● Selected extract
Final project for CS451 Data Mining in Fall of 2016 at the University of San Francisco.
San Francisco is a leading city in the fight towards lowering CO2 emissions. One goal that San Francisco strives to achieve is to reach 50% Sustainable Transportation by 2018. The Bay Area Bike Share program offers a quick and cheap means of transportation in the congested downtown area of San Francisco. In this project we are assessing the success of the Bay Area Bike Share company in San Francisco by predicting the total number of bikes rented in a given day. In order to make predictions we will be using various supervised learning regression techniques in the R environment. By doing so, we can evaluate the contribution of Bay Area Bike Share towards San Francisco’s 50% Sustainable Transportation goal and explore what types factors effect the bike share activity.
Below is a graph of San Francisco transportation emissions on the years reported. Currently, San Francisco has only published emission reportings up until 2012. Our BikeShare dataset begins on August 8, 2013. When San Francisco releases the reportings for the next years we can analyze the change in emissions in correlation to the release of the BikeShare program.
The data plotted is retrieved from the Open Data SF website.
There are two types of users of bike share:
There is a distinct difference between the activity of Subscribers and Customers. To predict the total number of bikes rented on a given day, we take two different approaches.
Within our dataset, our target variable is labeled as day_total. In this analysis we will start with linear regression to analyze the linearity between our dependent variable and the independent variables. We will then assess the importance of validating the accuracy of our model using cross-validation. Finally we will see how using non-parametric models may be lead to better results than our previous paramtetric, linear regression model.
The main BikeShare data was extracted from the Bay Area Bike Share. A large amount of time was spent on data preparation. The Bikeshare data included a trip data file that listed every trip that occurred. We wrote scripts that would calculate daily features to work with. We also extracted information from the dates such as the month, day of the week and year. We then merged daily weather and daily totals and deleted rows where the weather was not available. Since we decided to add new external features to our dataset, merging them in was another difficult task. External features included were SF Giants Home Games, SF Sunday Street Events, and the SF Bike to Work Days.
Here is a an example of one of the R scripts used to preprocess our data.
curr_time = as.POSIXlt(SF_trips$Start.Date[1], format = "%m/%d/%Y %H:%M");
index <- 1:nrow(SF_trips)
j <- 1
day <- rep(NA, 900)
weekday <- rep(NA, 900)
month <- rep(NA, 900)
year <- rep(NA, 900)
day_total <- rep(NA, 900)
sub_total <- rep(NA,900)
cust_total <- rep(NA,900)
date <- rep(NA, 900)
duration_total <- rep(NA, 900)
sub_dur_total <- rep(NA, 900)
cust_dur_total <- rep(NA, 900)
total = 0
num_sub = 0
num_cust = 0
dur_total = 0
sub_dur = 0
cust_dur = 0
for(i in index){
next_row_time <- as.POSIXlt(SF_trips$Start.Date[i], format = "%m/%d/%Y %H:%M")

● Things to do
**1.** Rewrite the taxonomy entries below with "common name" changed to "vernacular name" and everything else left as is, and omit the pictures.
**2.** Carry the bike share project write-up forward from its last line.
The text and the entries have no connection to each other.

● Data in this exercise
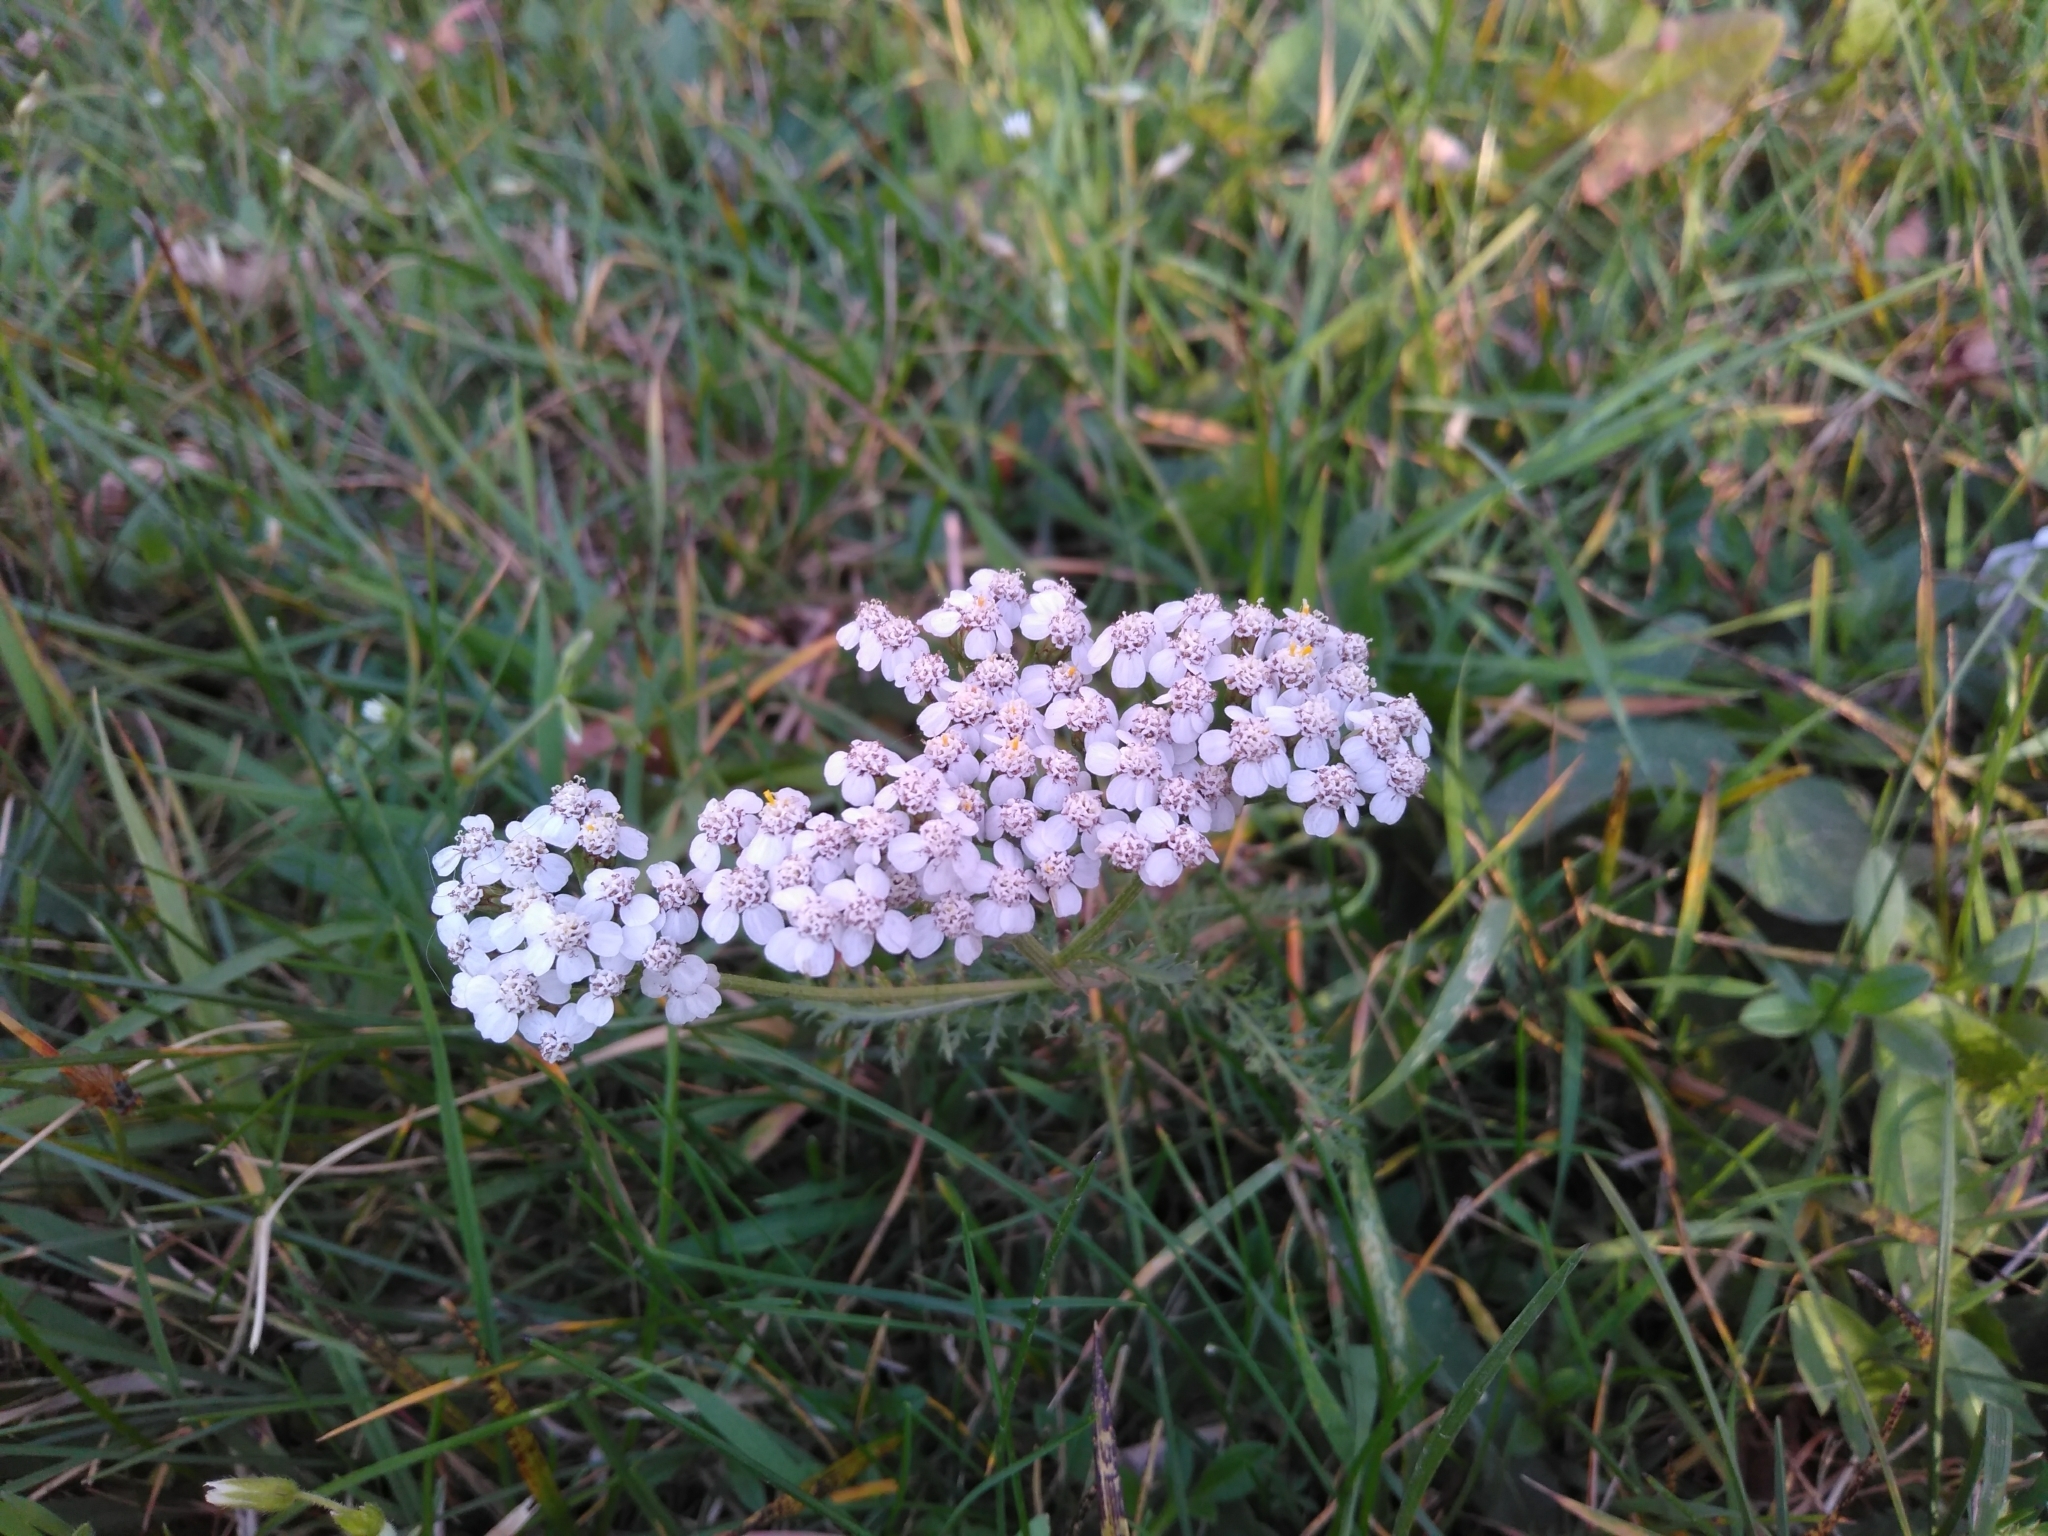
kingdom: Plantae
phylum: Tracheophyta
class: Magnoliopsida
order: Asterales
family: Asteraceae
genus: Achillea
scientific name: Achillea millefolium
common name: Yarrow
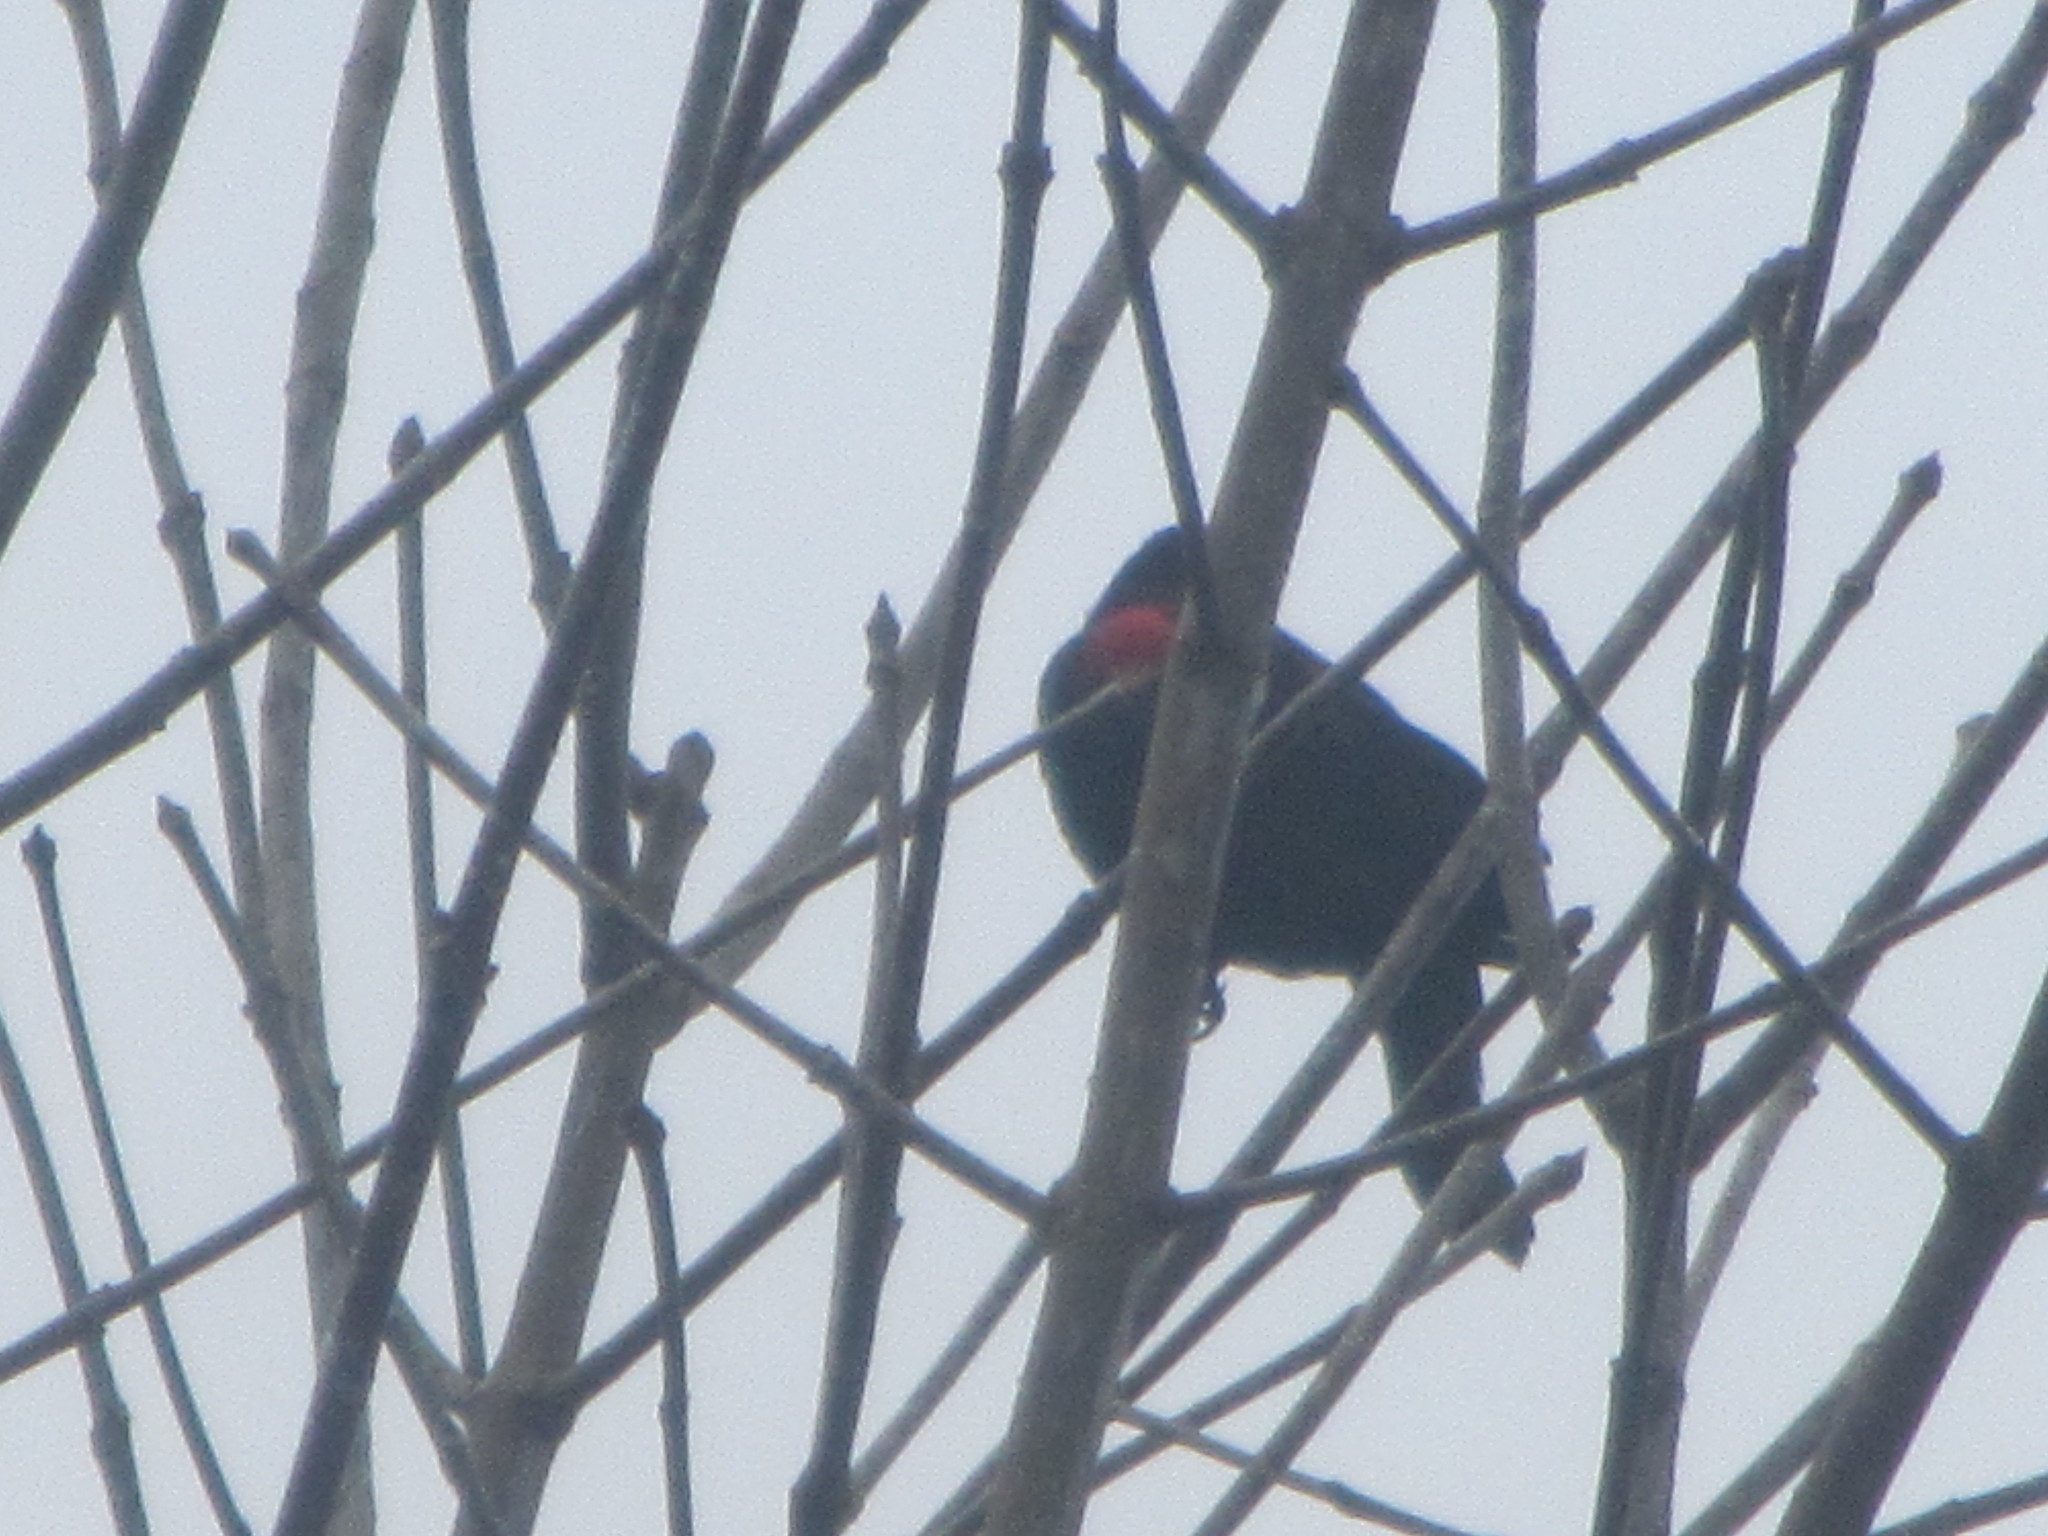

● Results for the exercise
**1.**
kingdom: Plantae
phylum: Tracheophyta
class: Magnoliopsida
order: Asterales
family: Asteraceae
genus: Achillea
scientific name: Achillea millefolium
vernacular name: Yarrow

**2.**
if(next_row_time$yday != curr_time$yday | next_row_time$year != curr_time$year | i == nrow(SF_trips)){
# Storing data at index j to new vectors
day_total[j] <- total
day[j] <- curr_time$mday
weekday[j] <- curr_time$wday
month[j] <- curr_time$mon
year[j] <- curr_time$year + 3900
sub_total[j] <- num_sub
cust_total[j] <- num_cust
sub_dur_total[j] <- sub_dur
cust_dur_total[j] <- cust_dur
duration_total[j] <- dur_total
date[j] <- as.Date.POSIXlt(curr_time, format = "%m/%d/%Y")
j <- j + 1
# Updating variables
total <- 0
curr_time <- next_row_time
num_cust <- 0
num_sub <- 0
dur_total <-0
sub_dur <- 0
cust_dur <- 0
}
else{
total <- total + 1
dur_total <- dur_total + SF_trips$Duration[i]
if(SF_trips$Subscriber.Type[i] == "Subscriber"){
num_sub <- num_sub + 1
sub_dur <- sub_dur + SF_trips$Duration[i]
}
else{
num_cust <- num_cust +1
cust_dur <- cust_dur + SF_trips$Duration[i]
}
}
}
#date is in numeric form with origin 3970-01-01
#converting it to readable format
PDT <- as.Date(date, origin = "3970-01-01")
is_weekend <- ifelse(weekday == 0 | weekday == 6, 1, 0)
SF_totals <- data.frame(PDT, day_total, sub_total, cust_total, duration_total, sub_dur_total, cust_dur_total,is_weekend, day, weekday, month, year)
Our final dataset consists of San Francisco bike share data between 8-29-2013 through 8-31-2016 (three years worth of data).
We began our analysis by observing the rental activity of Subscribers and Customers (labeled as such under Subscriber.Type in our dataset) based on the day of the week (labeled as weekday w/ values 0-6 for Sun-Sat respectively. Through this analysis, we noticed that Subscribers are significantly more active on weekdays (Mon-Fri) probably due to it being a workday. On the other hand, Customers are less active on weekdays and more active on the weekends, more being so on Saturdays. We then plotted both of their activity based on the month (labeled as month w/values 0-11). We found that Subscriber rentals were much greater overall than Customers. In addition, between the late November and early January showed a great decrease of bike rentals within Subscribers. The decrease describes that there is a correlation between the number of rentals based on the day and month predictors. Since days Mon-Fri have similar results, we simplified the weekday predictor into a classification variable called is_weekend where the value is 1 if it is the weekend and 0 otherwise. Findings can be seen in the figure below.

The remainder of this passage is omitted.